◆ Description of the task
The lines below that include the word "Elaboração" are to be reported.

◆ The input
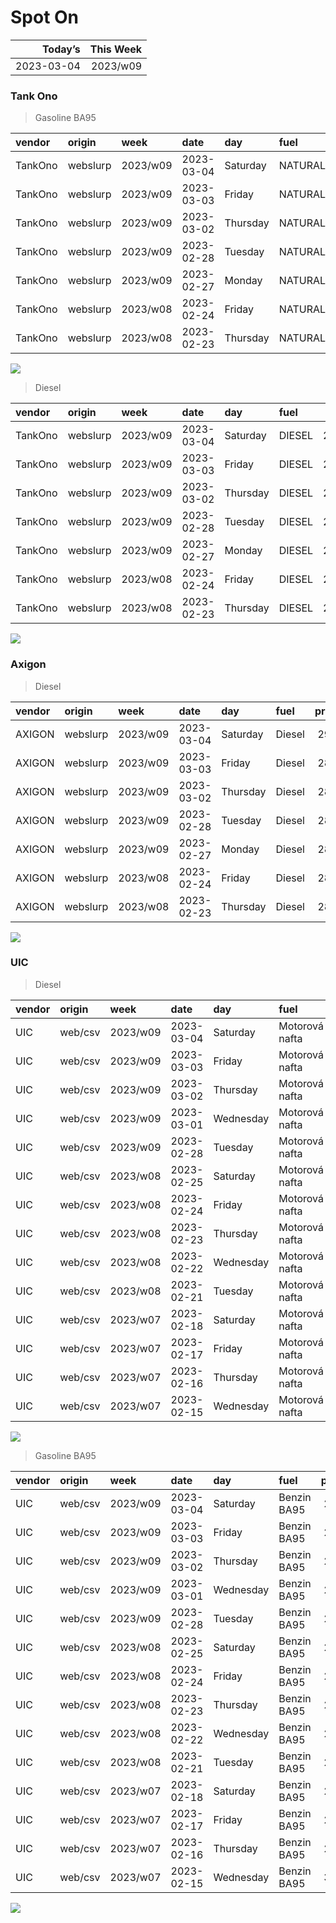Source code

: Spot On
================

|    Today’s | This Week |
|-----------:|----------:|
| 2023-03-04 |  2023/w09 |

### Tank Ono

> Gasoline BA95

| vendor  | origin   | week     | date       | day      | fuel      | price | PriceVAT |
|:--------|:---------|:---------|:-----------|:---------|:----------|------:|---------:|
| TankOno | webslurp | 2023/w09 | 2023-03-04 | Saturday | NATURAL95 | 29.67 |     35.9 |
| TankOno | webslurp | 2023/w09 | 2023-03-03 | Friday   | NATURAL95 | 29.67 |     35.9 |
| TankOno | webslurp | 2023/w09 | 2023-03-02 | Thursday | NATURAL95 | 29.67 |     35.9 |
| TankOno | webslurp | 2023/w09 | 2023-02-28 | Tuesday  | NATURAL95 | 29.67 |     35.9 |
| TankOno | webslurp | 2023/w09 | 2023-02-27 | Monday   | NATURAL95 | 29.67 |     35.9 |
| TankOno | webslurp | 2023/w08 | 2023-02-24 | Friday   | NATURAL95 | 29.67 |     35.9 |
| TankOno | webslurp | 2023/w08 | 2023-02-23 | Thursday | NATURAL95 | 30.17 |     36.5 |

<img src="SpotOn_files/figure-gfm/tono-ba95-1.png" style="display: block; margin: auto auto auto 0;" />

> Diesel

| vendor  | origin   | week     | date       | day      | fuel   | price | PriceVAT |
|:--------|:---------|:---------|:-----------|:---------|:-------|------:|---------:|
| TankOno | webslurp | 2023/w09 | 2023-03-04 | Saturday | DIESEL | 28.02 |     33.9 |
| TankOno | webslurp | 2023/w09 | 2023-03-03 | Friday   | DIESEL | 28.02 |     33.9 |
| TankOno | webslurp | 2023/w09 | 2023-03-02 | Thursday | DIESEL | 28.02 |     33.9 |
| TankOno | webslurp | 2023/w09 | 2023-02-28 | Tuesday  | DIESEL | 28.02 |     33.9 |
| TankOno | webslurp | 2023/w09 | 2023-02-27 | Monday   | DIESEL | 28.02 |     33.9 |
| TankOno | webslurp | 2023/w08 | 2023-02-24 | Friday   | DIESEL | 28.02 |     33.9 |
| TankOno | webslurp | 2023/w08 | 2023-02-23 | Thursday | DIESEL | 28.02 |     33.9 |

<img src="SpotOn_files/figure-gfm/tono-diesel-1.png" style="display: block; margin: auto auto auto 0;" />

### Axigon

> Diesel

| vendor | origin   | week     | date       | day      | fuel   | price | PriceVAT |
|:-------|:---------|:---------|:-----------|:---------|:-------|------:|---------:|
| AXIGON | webslurp | 2023/w09 | 2023-03-04 | Saturday | Diesel |  29.2 |     35.3 |
| AXIGON | webslurp | 2023/w09 | 2023-03-03 | Friday   | Diesel |  28.8 |     34.8 |
| AXIGON | webslurp | 2023/w09 | 2023-03-02 | Thursday | Diesel |  28.8 |     34.8 |
| AXIGON | webslurp | 2023/w09 | 2023-02-28 | Tuesday  | Diesel |  28.8 |     34.8 |
| AXIGON | webslurp | 2023/w09 | 2023-02-27 | Monday   | Diesel |  28.9 |     35.0 |
| AXIGON | webslurp | 2023/w08 | 2023-02-24 | Friday   | Diesel |  28.9 |     35.0 |
| AXIGON | webslurp | 2023/w08 | 2023-02-23 | Thursday | Diesel |  28.9 |     35.0 |

<img src="SpotOn_files/figure-gfm/axigon-diesel-1.png" style="display: block; margin: auto auto auto 0;" />

### UIC

> Diesel

| vendor | origin  | week     | date       | day       | fuel           | price | priceVAT |
|:-------|:--------|:---------|:-----------|:----------|:---------------|------:|---------:|
| UIC    | web/csv | 2023/w09 | 2023-03-04 | Saturday  | Motorová nafta |  27.8 |     33.6 |
| UIC    | web/csv | 2023/w09 | 2023-03-03 | Friday    | Motorová nafta |  28.0 |     33.9 |
| UIC    | web/csv | 2023/w09 | 2023-03-02 | Thursday  | Motorová nafta |  27.6 |     33.4 |
| UIC    | web/csv | 2023/w09 | 2023-03-01 | Wednesday | Motorová nafta |  27.3 |     33.0 |
| UIC    | web/csv | 2023/w09 | 2023-02-28 | Tuesday   | Motorová nafta |  27.6 |     33.4 |
| UIC    | web/csv | 2023/w08 | 2023-02-25 | Saturday  | Motorová nafta |  27.1 |     32.8 |
| UIC    | web/csv | 2023/w08 | 2023-02-24 | Friday    | Motorová nafta |  27.1 |     32.8 |
| UIC    | web/csv | 2023/w08 | 2023-02-23 | Thursday  | Motorová nafta |  27.2 |     32.9 |
| UIC    | web/csv | 2023/w08 | 2023-02-22 | Wednesday | Motorová nafta |  27.3 |     33.0 |
| UIC    | web/csv | 2023/w08 | 2023-02-21 | Tuesday   | Motorová nafta |  27.2 |     32.9 |
| UIC    | web/csv | 2023/w07 | 2023-02-18 | Saturday  | Motorová nafta |  27.3 |     33.0 |
| UIC    | web/csv | 2023/w07 | 2023-02-17 | Friday    | Motorová nafta |  27.2 |     32.9 |
| UIC    | web/csv | 2023/w07 | 2023-02-16 | Thursday  | Motorová nafta |  27.5 |     33.3 |
| UIC    | web/csv | 2023/w07 | 2023-02-15 | Wednesday | Motorová nafta |  27.6 |     33.4 |

<img src="SpotOn_files/figure-gfm/uic-diesel-1.png" style="display: block; margin: auto auto auto 0;" />

> Gasoline BA95

| vendor | origin  | week     | date       | day       | fuel        | price | priceVAT |
|:-------|:--------|:---------|:-----------|:----------|:------------|------:|---------:|
| UIC    | web/csv | 2023/w09 | 2023-03-04 | Saturday  | Benzin BA95 |  29.7 |     35.9 |
| UIC    | web/csv | 2023/w09 | 2023-03-03 | Friday    | Benzin BA95 |  29.7 |     35.9 |
| UIC    | web/csv | 2023/w09 | 2023-03-02 | Thursday  | Benzin BA95 |  29.5 |     35.7 |
| UIC    | web/csv | 2023/w09 | 2023-03-01 | Wednesday | Benzin BA95 |  29.4 |     35.6 |
| UIC    | web/csv | 2023/w09 | 2023-02-28 | Tuesday   | Benzin BA95 |  29.4 |     35.6 |
| UIC    | web/csv | 2023/w08 | 2023-02-25 | Saturday  | Benzin BA95 |  29.5 |     35.7 |
| UIC    | web/csv | 2023/w08 | 2023-02-24 | Friday    | Benzin BA95 |  29.5 |     35.7 |
| UIC    | web/csv | 2023/w08 | 2023-02-23 | Thursday  | Benzin BA95 |  29.6 |     35.8 |
| UIC    | web/csv | 2023/w08 | 2023-02-22 | Wednesday | Benzin BA95 |  29.7 |     35.9 |
| UIC    | web/csv | 2023/w08 | 2023-02-21 | Tuesday   | Benzin BA95 |  29.6 |     35.8 |
| UIC    | web/csv | 2023/w07 | 2023-02-18 | Saturday  | Benzin BA95 |  29.7 |     35.9 |
| UIC    | web/csv | 2023/w07 | 2023-02-17 | Friday    | Benzin BA95 |  29.7 |     35.9 |
| UIC    | web/csv | 2023/w07 | 2023-02-16 | Thursday  | Benzin BA95 |  29.7 |     35.9 |
| UIC    | web/csv | 2023/w07 | 2023-02-15 | Wednesday | Benzin BA95 |  30.1 |     36.4 |

<img src="SpotOn_files/figure-gfm/uic-ba95-1.png" style="display: block; margin: auto auto auto 0;" />
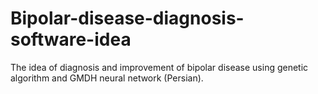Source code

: # Bipolar-disease-diagnosis-software-idea
The idea of diagnosis and improvement of bipolar disease using genetic algorithm and GMDH neural network (Persian).
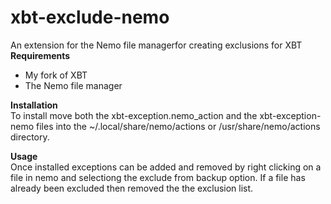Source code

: # xbt-exclude-nemo
An extension for the Nemo file managerfor creating exclusions for XBT<br>
<b>Requirements</b><br>
<ul>
  <li>My fork of XBT</li>
  <li>The Nemo file manager</li>
</ul>
<b>Installation</b><br>
To install move both the xbt-exception.nemo_action and the xbt-exception-nemo files into the ~/.local/share/nemo/actions or /usr/share/nemo/actions directory.<br>

<b>Usage</b><br>
Once installed exceptions can be added and removed by right clicking on a file in nemo and selectiong the exclude from backup option. If a file has already been excluded then removed the the exclusion list.
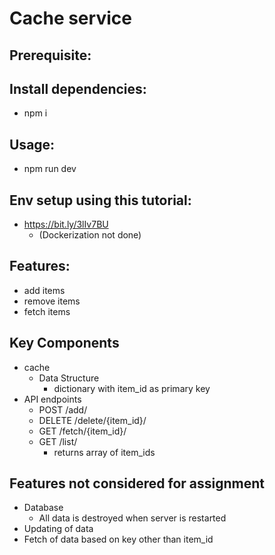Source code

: # Cache service

## Prerequisite:

## Install dependencies:
 * npm i

## Usage:
 * npm run dev

## Env setup using this tutorial:
 * https://bit.ly/3lIv7BU
   * (Dockerization not done)

## Features:
 * add items
 * remove items
 * fetch items

## Key Components
 * cache
   * Data Structure
     * dictionary with item_id as primary key
 * API endpoints
   * POST /add/
   * DELETE /delete/{item_id}/
   * GET /fetch/{item_id}/
   * GET /list/
     * returns array of item_ids

## Features not considered for assignment
 * Database
   * All data is destroyed when server is restarted
 * Updating of data
 * Fetch of data based on key other than item_id
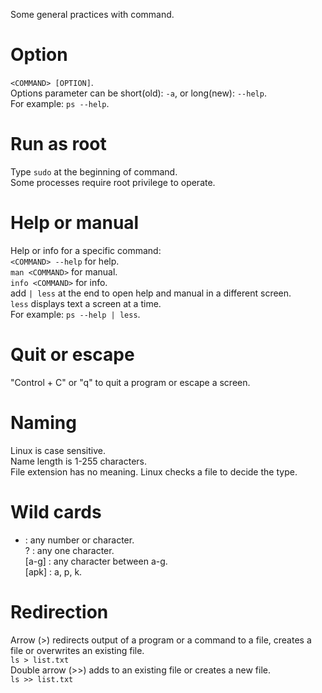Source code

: Some general practices with command.  

# Option
`<COMMAND> [OPTION]`.  
Options parameter can be short(old): `-a`, or long(new): `--help`.  
For example: `ps --help`.  

# Run as root  
Type `sudo` at the beginning of command.  
Some processes require root privilege to operate.  

# Help or manual  
Help or info for a specific command:  
 `<COMMAND> --help` for help.  
 `man <COMMAND>` for manual.  
 `info <COMMAND>` for info.  
 add `| less` at the end to open help and manual in a different screen.  
 `less` displays text a screen at a time.  
 For example: `ps --help | less`.  

# Quit or escape  
"Control + C" or "q" to quit a program or escape a screen.  

# Naming  
Linux is case sensitive.  
Name length is 1-255 characters.  
File extension has no meaning. Linux checks a file to decide the type.  

# Wild cards
* : any number or character.  
? : any one character.  
[a-g] : any character between a-g.  
[apk] : a, p, k.  

# Redirection  
Arrow (>) redirects output of a program or a command to a file, creates a file
or overwrites an existing file.  
`ls > list.txt`  
Double arrow (>>) adds to an existing file or creates a new file.  
`ls >> list.txt`  
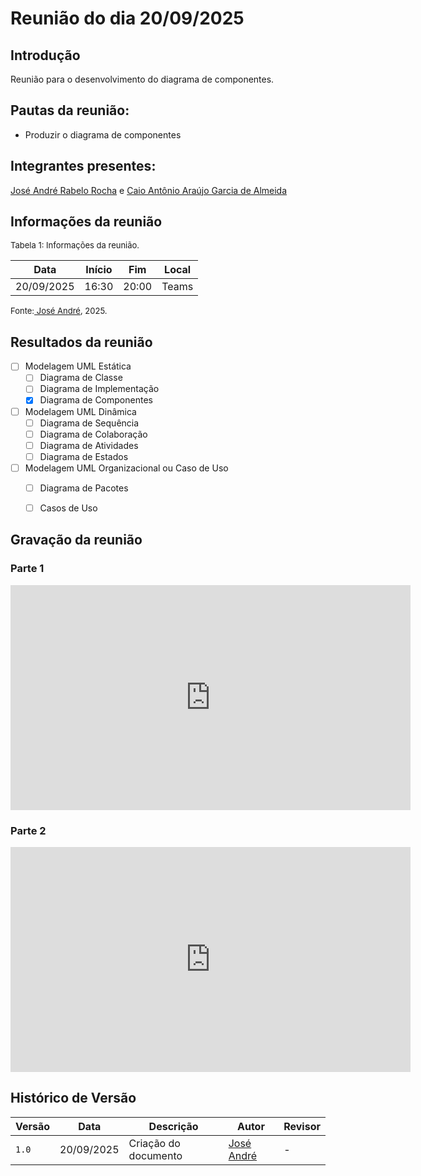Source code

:
# Reunião do dia 20/09/2025

## Introdução

Reunião para o desenvolvimento do diagrama de componentes.

## Pautas da reunião:

- Produzir o diagrama de componentes


## Integrantes presentes:

[José André Rabelo Rocha](https://github.com/joseandre25) e [Caio Antônio Araújo Garcia de Almeida](https://github.com/Caio-Antonio)


## Informações da reunião

<font size="2" >

<p > Tabela 1: Informações da reunião. </p>

</font>

| Data | Início | Fim | Local |
|:-:|:-:|:-:|:-:|
| 20/09/2025  | 16:30 | 20:00  | Teams |

<font size="2" >

<p>Fonte:<a href= "https://github.com/joseandre25"> José André</a>, 2025.</p>

</font>

## Resultados da reunião 

- [ ]  Modelagem UML Estática
    - [ ]  Diagrama de Classe
    - [ ]  Diagrama de Implementação
    - [X]  Diagrama de Componentes
- [ ]  Modelagem UML Dinâmica
    - [ ]  Diagrama de Sequência
    - [ ]  Diagrama de Colaboração
    - [ ]  Diagrama de Atividades
    - [ ]  Diagrama de Estados
- [ ]  Modelagem UML Organizacional ou Caso de Uso
    - [ ]  Diagrama de Pacotes
    - [ ]  Casos de Uso




## Gravação da reunião 

### Parte 1

<iframe src="https://unbbr.sharepoint.com/sites/ArqDSW-G4/_layouts/15/embed.aspx?UniqueId=21d47f94-0659-405d-8b6e-19969066efed&embed=%7B%22ust%22%3Atrue%2C%22hv%22%3A%22CopyEmbedCode%22%7D&referrer=StreamWebApp&referrerScenario=EmbedDialog.Create" width="640" height="360" frameborder="0" scrolling="no" allowfullscreen title="Elaboração do Diagrama de Componentes e do de Atividades-20250920_170650-Gravação de Reunião.mp4"></iframe>

### Parte 2

<iframe src="https://unbbr.sharepoint.com/sites/ArqDSW-G4/_layouts/15/embed.aspx?UniqueId=69af963a-b0e6-4221-b931-5f6eeb389775&embed=%7B%22ust%22%3Atrue%2C%22hv%22%3A%22CopyEmbedCode%22%7D&referrer=StreamWebApp&referrerScenario=EmbedDialog.Create" width="640" height="360" frameborder="0" scrolling="no" allowfullscreen title="Elaboração do Diagrama de Componentes e do de Atividades-20250920_181215-Gravação de Reunião.mp4"></iframe>

## Histórico de Versão

| Versão | Data | Descrição | Autor | Revisor|
|--------|------|-----------|-------|--------|
|`1.0`| 20/09/2025 | Criação do documento| [José André]()| - |
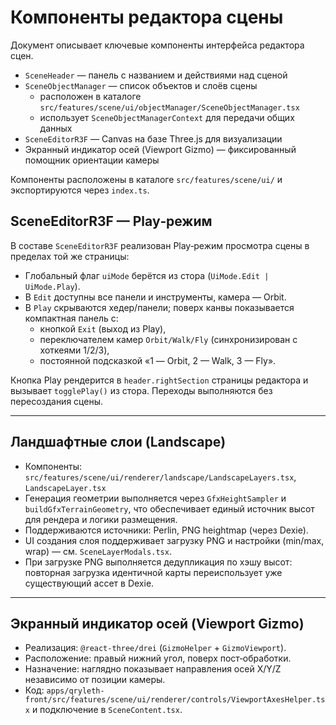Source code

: # Компоненты редактора сцены

Документ описывает ключевые компоненты интерфейса редактора сцен.

- `SceneHeader` — панель с названием и действиями над сценой
- `SceneObjectManager` — список объектов и слоёв сцены
  - расположен в каталоге `src/features/scene/ui/objectManager/SceneObjectManager.tsx`
  - использует `SceneObjectManagerContext` для передачи общих данных
- `SceneEditorR3F` — Canvas на базе Three.js для визуализации
 - Экранный индикатор осей (Viewport Gizmo) — фиксированный помощник ориентации камеры

Компоненты расположены в каталоге `src/features/scene/ui/` и экспортируются через `index.ts`.

## SceneEditorR3F — Play‑режим

В составе `SceneEditorR3F` реализован Play‑режим просмотра сцены в пределах той же страницы:
- Глобальный флаг `uiMode` берётся из стора (`UiMode.Edit | UiMode.Play`).
- В `Edit` доступны все панели и инструменты, камера — Orbit.
- В `Play` скрываются хедер/панели; поверх канвы показывается компактная панель с:
  - кнопкой `Exit` (выход из Play),
  - переключателем камер `Orbit/Walk/Fly` (синхронизирован с хоткеями 1/2/3),
  - постоянной подсказкой «1 — Orbit, 2 — Walk, 3 — Fly».

Кнопка Play рендерится в `header.rightSection` страницы редактора и вызывает `togglePlay()` из стора. Переходы выполняются без пересоздания сцены.

---

## Ландшафтные слои (Landscape)

- Компоненты: `src/features/scene/ui/renderer/landscape/LandscapeLayers.tsx`, `LandscapeLayer.tsx`
- Генерация геометрии выполняется через `GfxHeightSampler` и `buildGfxTerrainGeometry`, что обеспечивает единый источник высот для рендера и логики размещения.
- Поддерживаются источники: Perlin, PNG heightmap (через Dexie).
- UI создания слоя поддерживает загрузку PNG и настройки (min/max, wrap) — см. `SceneLayerModals.tsx`.
- При загрузке PNG выполняется дедупликация по хэшу высот: повторная загрузка идентичной карты переиспользует уже существующий ассет в Dexie.

---

## Экранный индикатор осей (Viewport Gizmo)

- Реализация: `@react-three/drei` (`GizmoHelper` + `GizmoViewport`).
- Расположение: правый нижний угол, поверх пост‑обработки.
- Назначение: наглядно показывает направления осей X/Y/Z независимо от позиции камеры.
- Код: `apps/qryleth-front/src/features/scene/ui/renderer/controls/ViewportAxesHelper.tsx` и подключение в `SceneContent.tsx`.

◆ Response below
<iframe src="https://unbbr.sharepoint.com/sites/ArqDSW-G4/_layouts/15/embed.aspx?UniqueId=21d47f94-0659-405d-8b6e-19969066efed&embed=%7B%22ust%22%3Atrue%2C%22hv%22%3A%22CopyEmbedCode%22%7D&referrer=StreamWebApp&referrerScenario=EmbedDialog.Create" width="640" height="360" frameborder="0" scrolling="no" allowfullscreen title="Elaboração do Diagrama de Componentes e do de Atividades-20250920_170650-Gravação de Reunião.mp4"></iframe>
<iframe src="https://unbbr.sharepoint.com/sites/ArqDSW-G4/_layouts/15/embed.aspx?UniqueId=69af963a-b0e6-4221-b931-5f6eeb389775&embed=%7B%22ust%22%3Atrue%2C%22hv%22%3A%22CopyEmbedCode%22%7D&referrer=StreamWebApp&referrerScenario=EmbedDialog.Create" width="640" height="360" frameborder="0" scrolling="no" allowfullscreen title="Elaboração do Diagrama de Componentes e do de Atividades-20250920_181215-Gravação de Reunião.mp4"></iframe>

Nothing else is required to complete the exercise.